VISIT THE website for Craig Ranch, and you'll find the slogan, "Welcome to what has never been."

But this has been before--about 50 years ago. The scenes captured on video from McKinney in 2015 look a lot like the days of Jim Crow segregation--white cops terrorizing Black children for the crime of going to a swimming pool and having fun. It's another reminder that while segregation is illegal, racist discrimination is alive and well, especially when it is carried out by someone with a badge.

The fact that white adults taunted teenagers by telling them to "go back to Section 8" speaks volumes, not only about the racism of a few bigots, but the institutionalized racism that keeps poor and working-class Black residents living separate and unequal in McKinney.

In 2008, the city of McKinney faced a lawsuit for obstructing a plan to build public housing for low-income families in the more affluent western part of the city, where Craig Ranch is located. "The suit alleged that officials had limited Section 8 housing to the east side of town, thus creating a segregated city," reported Color Lines.

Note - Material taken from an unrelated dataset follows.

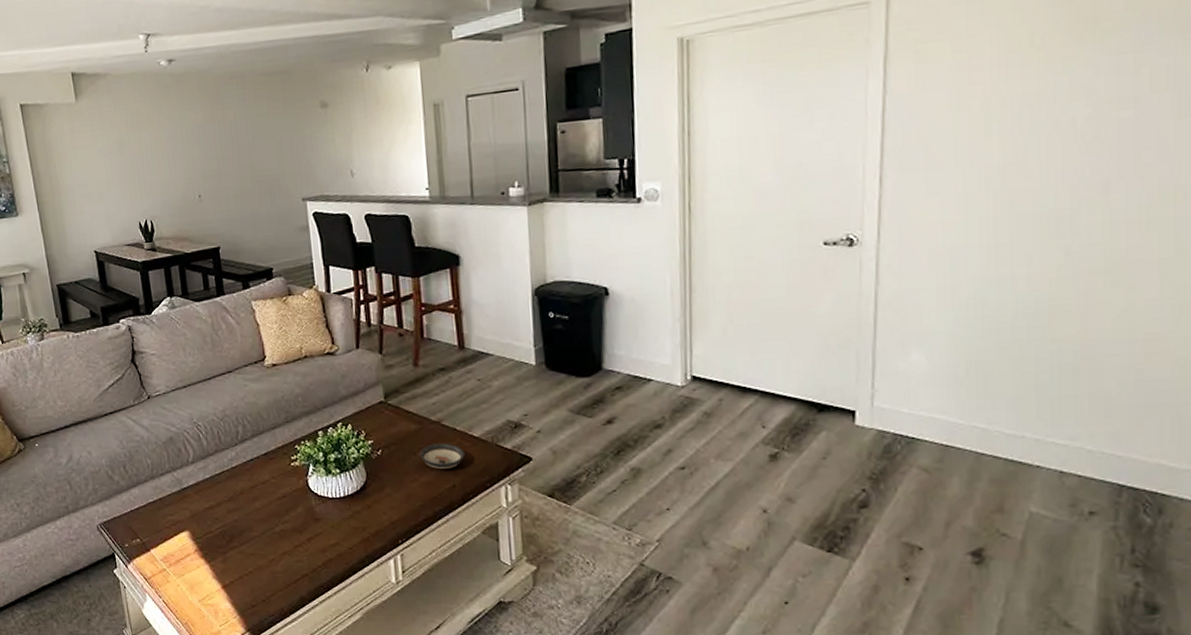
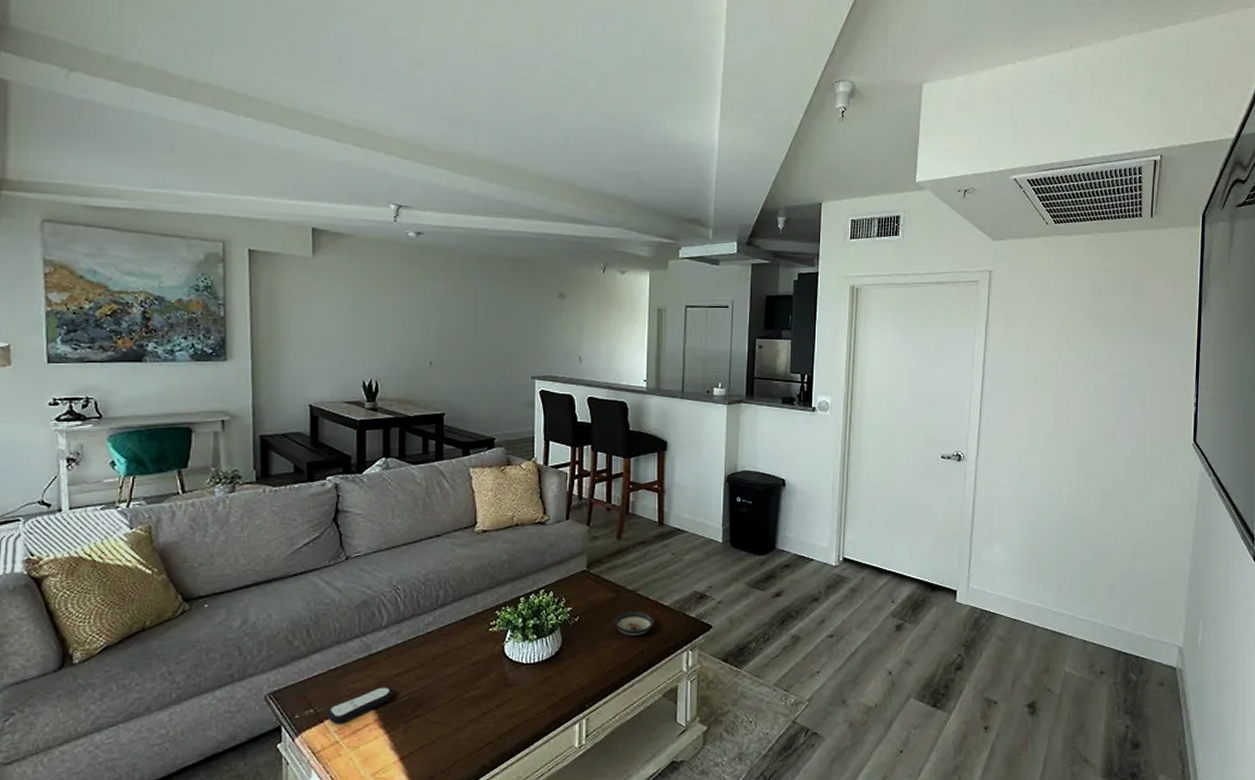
remote control: none [151,519,209,553] -> present [326,687,393,724]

Swimming pools have long been a battleground in the fight for racial equality in the U.S. In the 1930s, with the construction of public pools around the country under the auspices of the Public Works Administration, cities kept pools segregated by building them in racially homogenous neighborhoods. According to the book Contested Waters: A Social History of Swimming Pools in America, Blacks were kept out of some facilities when staff told them they would need a "health certificate." Whites, of course, were not asked for certificates.

In many cases, city officials turned the other way when racists mobs took it upon themselves to segregate the pools. It was not unusual for Blacks to be attacked by racists when they ventured to "white" pools--and when the police finally arrived on the scene, Blacks would be arrested for "inciting a riot" or "disorderly conduct."

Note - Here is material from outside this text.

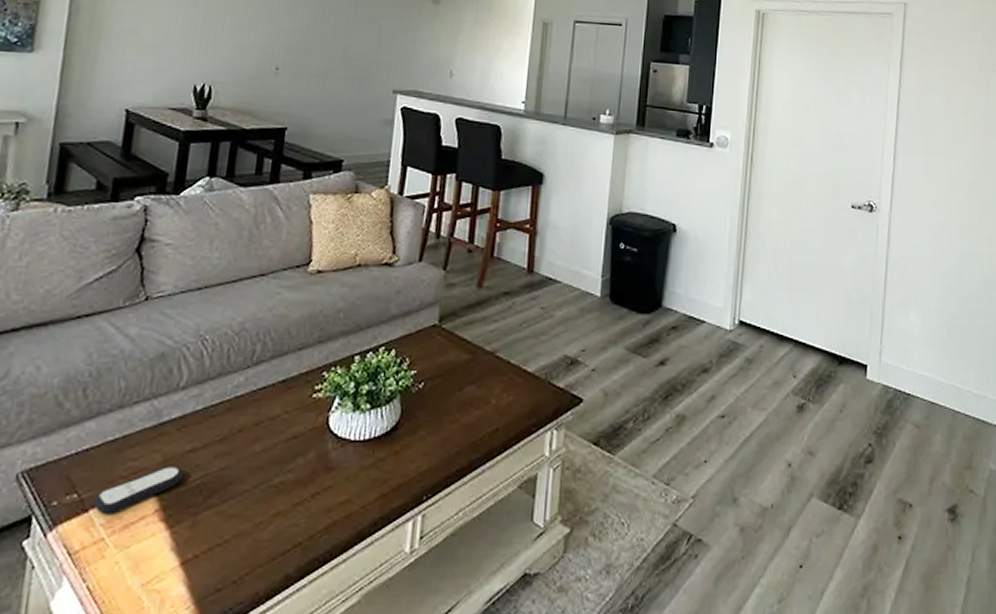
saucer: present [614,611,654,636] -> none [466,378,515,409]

During the civil rights movement, swimming pools and beaches became one of the fronts in the battle for equal access. According to Contested Waters, protests against pool segregation in the North began as soon as the Second World War ended. Blacks who had fought for the U.S. in the war were radicalized when they returned home, only to find themselves treated as second-class citizens.

When activists won legal victories granting them access to local pools, the fight usually had to be finished at the pool itself--with Black swimmers confronting racist mobs. In order to truly desegregate Chicago's Rainbow Beach, Blacks organized a series of "wade-ins" in 1960 and 1961 at the beach on 75th Street where Blacks had been regularly chased away. After weeks and weeks of protest, African Americans won the right to swim.


TODAY, IN McKinney, Texas, an old civil rights conflict has re-emerged--in the form of a 14-year-old girl and her friends trying to have fun as the summer begins.

Anti-racists in McKinney and around the Dallas-Fort Worth area aren't going to let this be the end of the story. They are demanding that charges be brought against Casebolt, and they are discussing next steps for organizing our side in the fight against racism. Another march has been called for June 12 at 7 p.m., gathering at the McKinney Police Station. Check Facebook for updates.

Protesters like Ramon from Dallas are concerned that Casebolt's resignation "essentially brings to a halt an investigation":

Looks like he'll be applying to a nearby police department, since he officially wasn't found to have done any wrong. No matter what the police chief says after the fact, saying he was out of control, not following procedures...I think he'll be working as an officer elsewhere. I wonder if anything has been learned from all this? Will training be done different? Will policies, procedures change? Does this address systemic racism?"

Anti-racists protesting in McKinney are part of a growing number of people in cities across the country who are exposing the racist harassment and violence of law enforcement. They are sending a simple message: Black Lives Matter everywhere--walking down a street, driving in a car or playing in a swimming pool.